As a blogger, I'm always searching for that good, opening one-liner to begin a post with. Well, you absolutely nailed it with your reference to your mental health. I'm sure your close friends will get some milage out of THAT one. haha
Glad you're back - it's always good to hear what you have to say.
As for the train of thought about who and what makes great art, my opinion is that when it comes to art you can't carve anything in stone.
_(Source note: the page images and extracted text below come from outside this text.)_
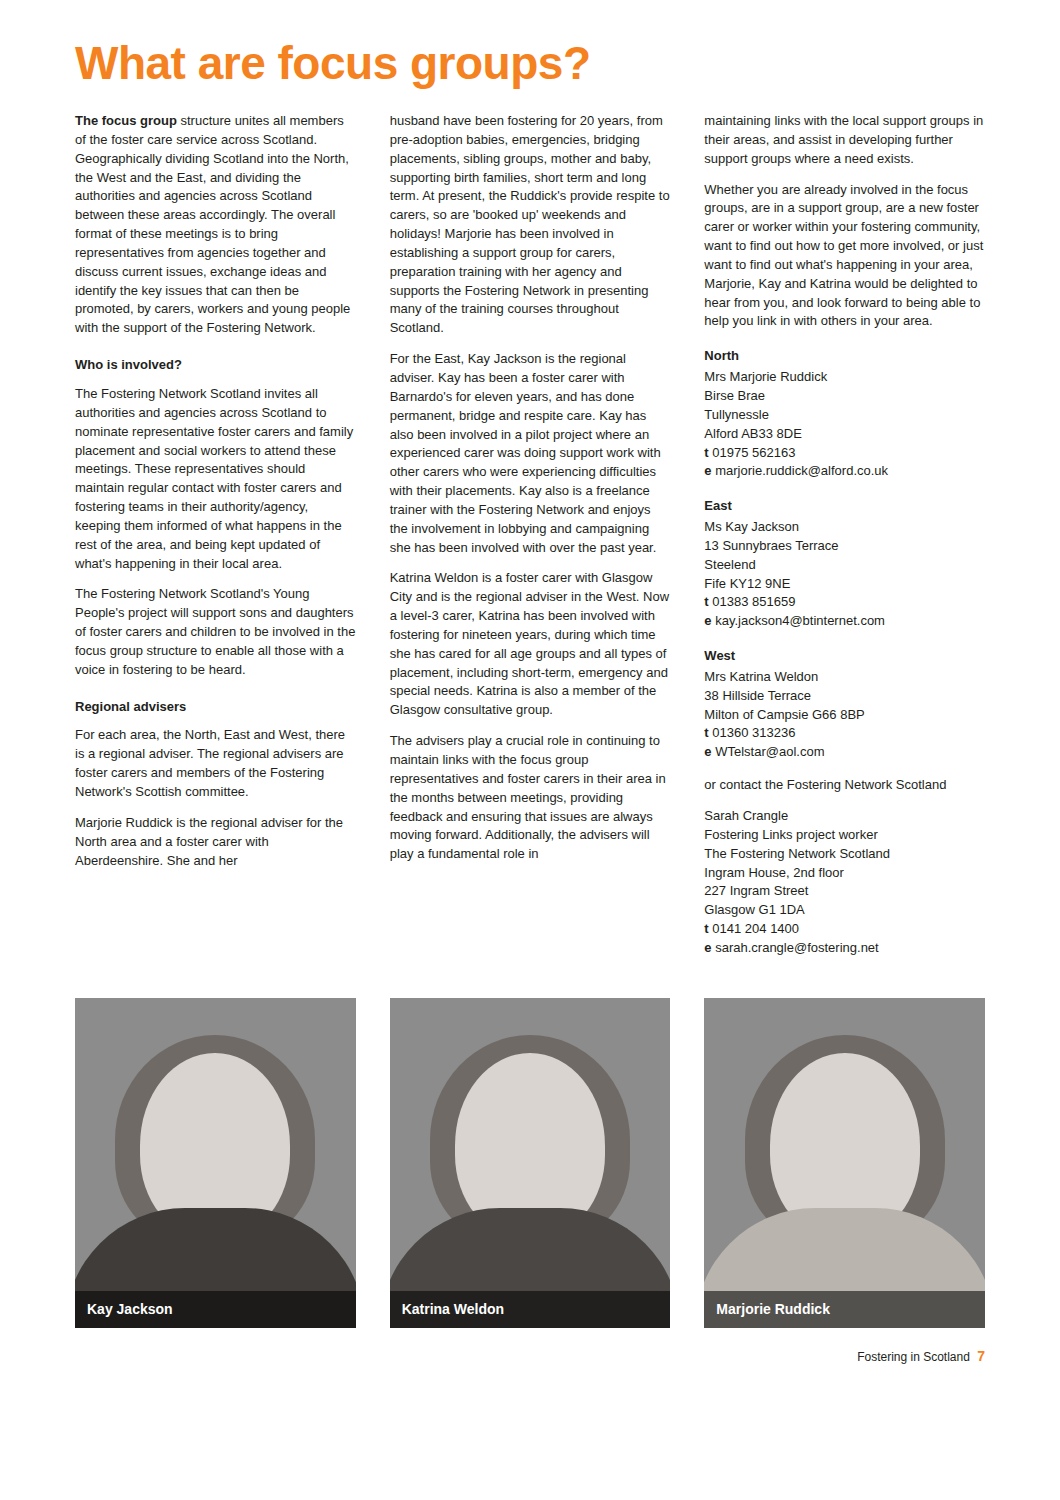What are focus groups?
The focus group structure unites all members of the foster care service across Scotland. Geographically dividing Scotland into the North, the West and the East, and dividing the authorities and agencies across Scotland between these areas accordingly. The overall format of these meetings is to bring representatives from agencies together and discuss current issues, exchange ideas and identify the key issues that can then be promoted, by carers, workers and young people with the support of the Fostering Network.
Who is involved?
The Fostering Network Scotland invites all authorities and agencies across Scotland to nominate representative foster carers and family placement and social workers to attend these meetings. These representatives should maintain regular contact with foster carers and fostering teams in their authority/agency, keeping them informed of what happens in the rest of the area, and being kept updated of what's happening in their local area.
The Fostering Network Scotland's Young People's project will support sons and daughters of foster carers and children to be involved in the focus group structure to enable all those with a voice in fostering to be heard.
Regional advisers
For each area, the North, East and West, there is a regional adviser. The regional advisers are foster carers and members of the Fostering Network's Scottish committee.
Marjorie Ruddick is the regional adviser for the North area and a foster carer with Aberdeenshire. She and her
husband have been fostering for 20 years, from pre-adoption babies, emergencies, bridging placements, sibling groups, mother and baby, supporting birth families, short term and long term. At present, the Ruddick's provide respite to carers, so are 'booked up' weekends and holidays! Marjorie has been involved in establishing a support group for carers, preparation training with her agency and supports the Fostering Network in presenting many of the training courses throughout Scotland.
For the East, Kay Jackson is the regional adviser. Kay has been a foster carer with Barnardo's for eleven years, and has done permanent, bridge and respite care. Kay has also been involved in a pilot project where an experienced carer was doing support work with other carers who were experiencing difficulties with their placements. Kay also is a freelance trainer with the Fostering Network and enjoys the involvement in lobbying and campaigning she has been involved with over the past year.
Katrina Weldon is a foster carer with Glasgow City and is the regional adviser in the West. Now a level-3 carer, Katrina has been involved with fostering for nineteen years, during which time she has cared for all age groups and all types of placement, including short-term, emergency and special needs. Katrina is also a member of the Glasgow consultative group.
The advisers play a crucial role in continuing to maintain links with the focus group representatives and foster carers in their area in the months between meetings, providing feedback and ensuring that issues are always moving forward. Additionally, the advisers will play a fundamental role in
maintaining links with the local support groups in their areas, and assist in developing further support groups where a need exists.
Whether you are already involved in the focus groups, are in a support group, are a new foster carer or worker within your fostering community, want to find out how to get more involved, or just want to find out what's happening in your area, Marjorie, Kay and Katrina would be delighted to hear from you, and look forward to being able to help you link in with others in your area.
North
Mrs Marjorie Ruddick Birse Brae Tullynessle Alford AB33 8DE t 01975 562163 e marjorie.ruddick@alford.co.uk
East
Ms Kay Jackson 13 Sunnybraes Terrace Steelend Fife KY12 9NE t 01383 851659 e kay.jackson4@btinternet.com
West
Mrs Katrina Weldon 38 Hillside Terrace Milton of Campsie G66 8BP t 01360 313236 e WTelstar@aol.com
or contact the Fostering Network Scotland
Sarah Crangle Fostering Links project worker The Fostering Network Scotland Ingram House, 2nd floor 227 Ingram Street Glasgow G1 1DA t 0141 204 1400 e sarah.crangle@fostering.net
Kay Jackson
Katrina Weldon
Marjorie Ruddick
Fostering in Scotland 7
Art is like love - you can certainly work at it, but love and great art happens when it happens.

Ann Knickerbocker said...

The NYTimes writer also used HE... so, yes, pretty out of touch. I also REALLY appreciated the Gerhard Richter film and the person portrayed there... Richter seems gentle, concerned, emotional, hard-working, and not the distant corporate machine he is sometimes said to be... I do think it is possible to both make your life the work of art (rough paraphrase of Kenneth Burke) and "keep the channel open" for art (Martha Graham).

Carol Diehl said...

Ann, Thank you! Yes, the HEs...and a good description of Richter...

Maureen McQuillan said...

Love the piece, Carol! I have one comment:
I hate to be the one to ask the obvious, but, are there no great, crazy, dissolute, drunken, home-wrecker, many times divorced women artists? Off the top of my head I can think of an anti-semite (Leni Riefenstahl), a drinker (Joan Mitchell), a patient in a mental institution (Kusama), the list could go on and on...bad girls need equal time here.

Carol Diehl said...

The bad girls, yes! But fewer, I'm guessing, because fewer had the opportunity to become known, and also bad behavior was more tolerated in men than women. Some committed suicide (Virginia Woolf, Francesca Woodman, Sylvia Plath, Diane Arbus, Frida Kahlo) though, and others were, in my experience anyway, simply disagreeable (Louise Bourgeois, Helen Frankenthaler).

Ravenna Taylor said...

I love the way you approach this post, obliquely. Thank you.

For what it's worth (little), I once had a trusted friend tell me I couldn't be a "real" artist because I have never cohabited with Norwegian rats.